After you've moved in:

  • Get a spare set of keys cut.
  • Consider giving a set of keys to a friend or relative nearby - this is cheaper/less hassle than getting your landlord to come out, or paying a lock smith.
  • You may consider changing the locks in your new home, as an extra security measure.
  • Install a smoke detector and carbon monoxide detector - then test them.
  • Make sure any gas appliances have been checked as gas-safe.
  • Arrange home, buildings and contents insurance - buildings insurance is likely to be a prerequisite if you have a mortgage.
  • Consider arranging home emergency cover for things like boiler breakdowns, plumbing and drainage emergencies, lost keys, vermin infestation and alternative accommodation costs in the event that your home is uninhabitable.
  • Deeds and documents: scan/photograph these then email them to yourself, as an extra precaution.
  • The date you moved in: write it down, because in future you will need to enter this on all manner of forms. If you have moved a lot, you may well start to forget these dates.

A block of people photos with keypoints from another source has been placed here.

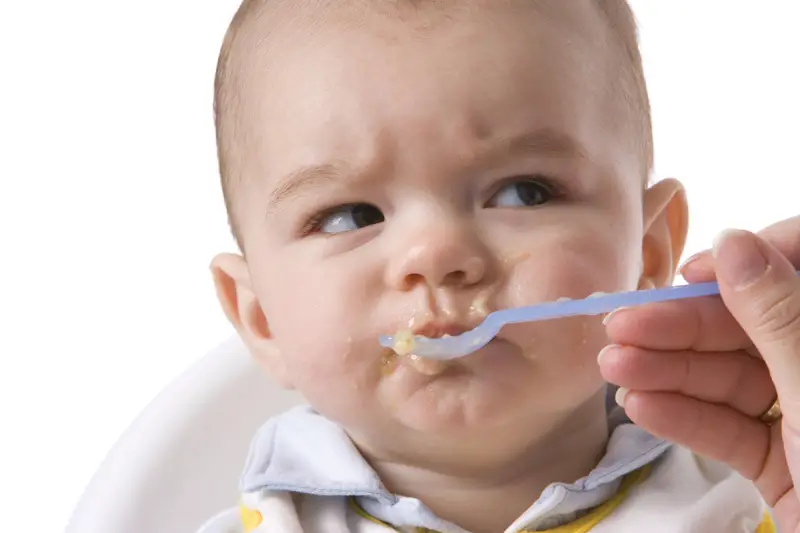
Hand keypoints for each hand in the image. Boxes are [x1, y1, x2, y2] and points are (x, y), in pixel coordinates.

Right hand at [599, 216, 799, 531]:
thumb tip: (733, 242)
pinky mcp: (781, 461)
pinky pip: (729, 429)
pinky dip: (684, 419)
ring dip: (667, 374)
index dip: (745, 265)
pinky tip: (641, 406)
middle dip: (679, 329)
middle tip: (617, 328)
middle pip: (747, 329)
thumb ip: (779, 315)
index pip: (796, 269)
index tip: (692, 276)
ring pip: (729, 380)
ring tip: (612, 370)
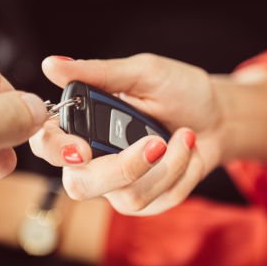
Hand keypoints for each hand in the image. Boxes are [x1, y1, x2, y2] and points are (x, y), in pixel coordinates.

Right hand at [30, 54, 225, 214]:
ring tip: (185, 135)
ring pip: (127, 196)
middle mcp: (93, 159)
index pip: (48, 144)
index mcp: (82, 124)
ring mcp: (119, 185)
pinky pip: (159, 199)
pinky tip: (188, 149)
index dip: (55, 150)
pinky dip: (182, 170)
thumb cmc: (178, 89)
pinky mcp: (148, 201)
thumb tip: (52, 64)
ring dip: (168, 164)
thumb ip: (98, 73)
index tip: (82, 148)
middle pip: (80, 185)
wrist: (218, 115)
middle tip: (156, 143)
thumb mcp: (141, 72)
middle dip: (122, 169)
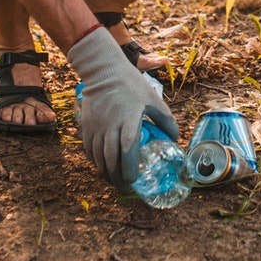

  • Say hello to your neighbours. This will help maintain a sense of community and should make everyone around feel safer and more secure. Your neighbours may be invaluable in letting you know about local matters (bin collections etc.) and you could end up being good friends, able to help each other out in times of need.
  • Locate the stop-cock straight away. If a leak springs, you can turn off the mains immediately. Time wasted finding the stop-cock in an emergency could result in a lot more damage, not only to your own property, but to that of any neighbours below.
  • Locate the fuse box: so you can turn off electricity in an emergency.
  • Celebrate moving into your new home!